What is a Tornado?
A tornado is the most violent atmospheric storm. A tornado is defined as a violently rotating column of air extending from a thunderstorm to the ground. The most violent tornadoes are capable of tremendous destruction with wind speeds of 250 mph or more.
Damage paths can be more than one mile wide and 50 miles long.
According to the National Weather Service, tornadoes occur in many parts of the world. These destructive forces of nature are found most frequently in the United States east of the Rocky Mountains during the spring and summer months.
On average, 800 tornadoes are reported nationwide, resulting in 80 deaths and more than 1,500 injuries.
A Tornado Warning vs. a Watch
A tornado watch is when conditions are favorable for producing a tornado. When a tornado watch is issued, keep an eye on the weather and go over the tornado safety plan with your family. If weather conditions worsen, seek shelter.
A tornado warning is when a tornado has been spotted. In the case of a tornado warning, seek shelter immediately
Tornado Danger Signs
When a tornado is approaching, a dark, often greenish sky, a wall cloud and large hail may appear. A loud roar, like that of a freight train, may be heard. An approaching cloud of debris can mark the location of a tornado even if a funnel is not visible. Before a tornado hits, the wind may die down and the air may become very still. This is the calm before the storm. Tornadoes generally occur near the trailing edge of a thunderstorm and it is not uncommon to see clear, sunlit skies behind a tornado.
How to be best prepared for an emergency
The program focuses on having a ‘go bag’ for taking in the event you have to evacuate your home or business. Some circumstances require that we immediately need to leave due to earthquake, fire, tornado etc.
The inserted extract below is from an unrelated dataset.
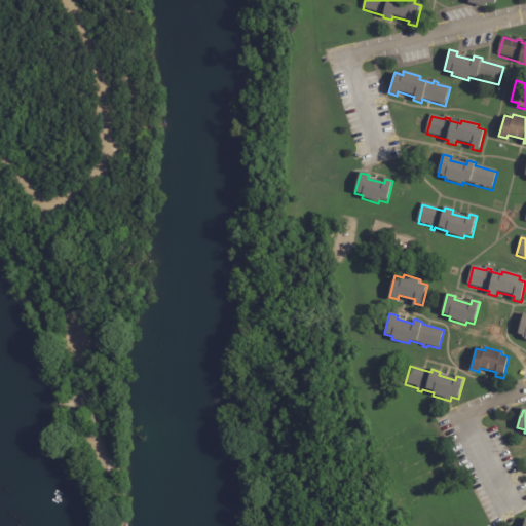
All buildings are outlined.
Consider an event happening requiring you to leave in less than 1 minute!
Do not get caught unprepared – you can be ready, start today. A backpack (a school type backpack), handy to store items that you will need to survive on your own, perhaps for a day or longer. Here are a few items that could save your life.
Pair of comfortable pants
Cotton pull-over shirt (cut off sleeves if it is hot)
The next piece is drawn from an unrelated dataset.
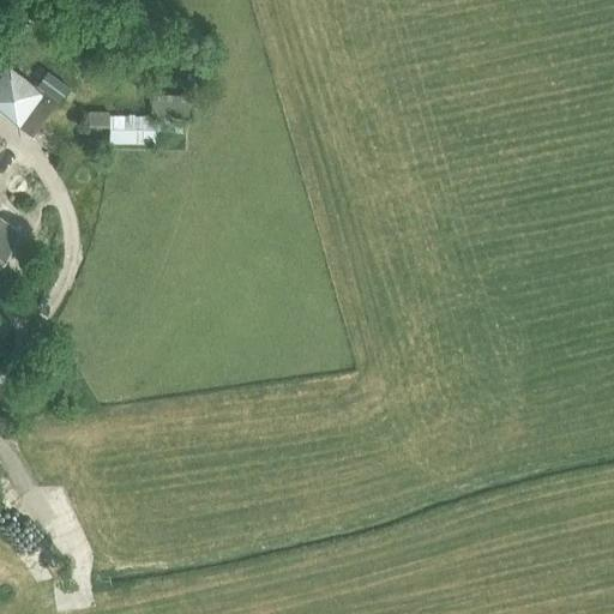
[(46,68),(36,83),(60,100),(70,85),(46,68)]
Pair of sturdy comfortable shoes, socks and a cap (shade your face)
Spare pair of glasses.
Small bottle of hydrogen peroxide (for cuts)
Pocketknife with tools
Roll of duct tape (many uses)
Power bars (foil wrapped) kept inside sealable plastic bags
Water container (consider an empty wine bag with spout)
Leather work gloves for handling debris, and avoiding splinters
Small package of rope (hang tarp over strung rope) for shelter
Pocket size reflective blanket (uses body heat to maintain warmth)
Whistle (to signal for help)
Marking spray paint to write messages
Copy of your ID or previous utility bill showing your address (to prove where you live)
Written copy of family and friends phone numbers kept in plastic bag
Matches in plastic bags or sealable plastic container
Supply of your medications with appropriate medicine containers
Deck of cards – useful to pass the time
Family photos (CD disk).
Large trash bag(s) useful for shelter or a rain poncho.
Cash – Small denominations
Find a sturdy walking stick
Sharpie permanent marker, pen, pencil, paper (writing messages)
Flashlight with spare batteries
Glow sticks to signal others
Hand crank emergency radio
Be Prepared Before the Storm Hits
By the time a tornado is heading toward you, it is usually too late to plan. According to the Federal Emergency Management Agency, you should:
- Conduct tornado drills each tornado season.
- Designate an area in the home as a shelter, and practice having everyone in the family go there in response to a tornado threat.
- Ask an out-of-state relative or friend to serve as the "family contact." After a disaster, it is often easier to call long distance. Make sure everyone in the family knows the name, address, and phone number of the contact person. This will help should the family be separated during the storm.
Preparing a Tornado Safety Kit
The American Red Cross suggests that you assemble a "disaster supplies kit" that you keep in your shelter area. The kit should contain:
- A first aid kit with essential medication in addition to the usual items
- A battery powered radio, flashlight, and extra batteries
- Canned and other non-perishable foods and a hand-operated can opener
- Bottled water
- Candles and matches
- Sturdy shoes and work gloves
- Cash and credit cards
- Written instructions on how to turn off your home’s utilities
After a Tornado:
- Help injured or trapped people.
- Give first aid when appropriate.
- Don't try to move the seriously injured unless they are in immediate danger of further injury
- Call for help.
- Turn on a radio or television to get the latest emergency information.
- Stay out of damaged buildings.
- Return home only when authorities say it is safe.
- Use the telephone only for emergency calls.
- Clean up spilled medicines, bleaches, or gasoline or other flammable liquids immediately.
- Leave the building if you smell gas or chemical fumes.
- Take pictures of the damage, both to the house and its contents, for insurance purposes.
- Remember to help your neighbors who may require special assistance - infants, elderly, and people with disabilities.